[Task item]
Nothing but the data below, returned exactly, should appear in the answer.

Saved entries
- Opening Delimiter -
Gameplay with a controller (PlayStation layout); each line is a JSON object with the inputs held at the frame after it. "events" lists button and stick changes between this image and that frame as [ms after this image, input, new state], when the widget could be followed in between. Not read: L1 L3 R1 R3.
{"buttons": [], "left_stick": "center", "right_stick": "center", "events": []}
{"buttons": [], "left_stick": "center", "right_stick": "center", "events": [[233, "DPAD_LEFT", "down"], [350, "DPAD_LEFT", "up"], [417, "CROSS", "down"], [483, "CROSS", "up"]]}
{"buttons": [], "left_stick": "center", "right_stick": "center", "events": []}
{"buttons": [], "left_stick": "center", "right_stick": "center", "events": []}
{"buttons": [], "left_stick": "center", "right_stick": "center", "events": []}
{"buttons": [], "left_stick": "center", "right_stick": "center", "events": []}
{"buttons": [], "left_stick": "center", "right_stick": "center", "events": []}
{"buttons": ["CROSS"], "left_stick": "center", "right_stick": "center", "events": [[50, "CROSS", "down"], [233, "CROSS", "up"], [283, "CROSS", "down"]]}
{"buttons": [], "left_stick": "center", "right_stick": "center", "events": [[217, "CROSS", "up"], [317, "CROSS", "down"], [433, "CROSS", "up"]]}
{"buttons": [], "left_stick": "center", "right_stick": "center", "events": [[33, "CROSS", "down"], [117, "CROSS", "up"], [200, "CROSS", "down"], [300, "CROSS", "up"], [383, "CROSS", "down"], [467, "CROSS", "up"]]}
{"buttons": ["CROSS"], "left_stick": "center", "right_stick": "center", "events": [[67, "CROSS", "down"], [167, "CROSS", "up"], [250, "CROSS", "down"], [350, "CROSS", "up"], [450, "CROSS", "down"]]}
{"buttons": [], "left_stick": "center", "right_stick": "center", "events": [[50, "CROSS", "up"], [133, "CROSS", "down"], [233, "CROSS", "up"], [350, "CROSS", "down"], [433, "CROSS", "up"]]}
- Closing Delimiter -
[Answer box]
Gameplay with a controller (PlayStation layout); each line is a JSON object with the inputs held at the frame after it. "events" lists button and stick changes between this image and that frame as [ms after this image, input, new state], when the widget could be followed in between. Not read: L1 L3 R1 R3.
{"buttons": [], "left_stick": "center", "right_stick": "center", "events": []}
{"buttons": [], "left_stick": "center", "right_stick": "center", "events": [[233, "DPAD_LEFT", "down"], [350, "DPAD_LEFT", "up"], [417, "CROSS", "down"], [483, "CROSS", "up"]]}
{"buttons": [], "left_stick": "center", "right_stick": "center", "events": []}
{"buttons": [], "left_stick": "center", "right_stick": "center", "events": []}
{"buttons": [], "left_stick": "center", "right_stick": "center", "events": []}
{"buttons": [], "left_stick": "center", "right_stick": "center", "events": []}
{"buttons": [], "left_stick": "center", "right_stick": "center", "events": []}
{"buttons": ["CROSS"], "left_stick": "center", "right_stick": "center", "events": [[50, "CROSS", "down"], [233, "CROSS", "up"], [283, "CROSS", "down"]]}
{"buttons": [], "left_stick": "center", "right_stick": "center", "events": [[217, "CROSS", "up"], [317, "CROSS", "down"], [433, "CROSS", "up"]]}
{"buttons": [], "left_stick": "center", "right_stick": "center", "events": [[33, "CROSS", "down"], [117, "CROSS", "up"], [200, "CROSS", "down"], [300, "CROSS", "up"], [383, "CROSS", "down"], [467, "CROSS", "up"]]}
{"buttons": ["CROSS"], "left_stick": "center", "right_stick": "center", "events": [[67, "CROSS", "down"], [167, "CROSS", "up"], [250, "CROSS", "down"], [350, "CROSS", "up"], [450, "CROSS", "down"]]}
{"buttons": [], "left_stick": "center", "right_stick": "center", "events": [[50, "CROSS", "up"], [133, "CROSS", "down"], [233, "CROSS", "up"], [350, "CROSS", "down"], [433, "CROSS", "up"]]}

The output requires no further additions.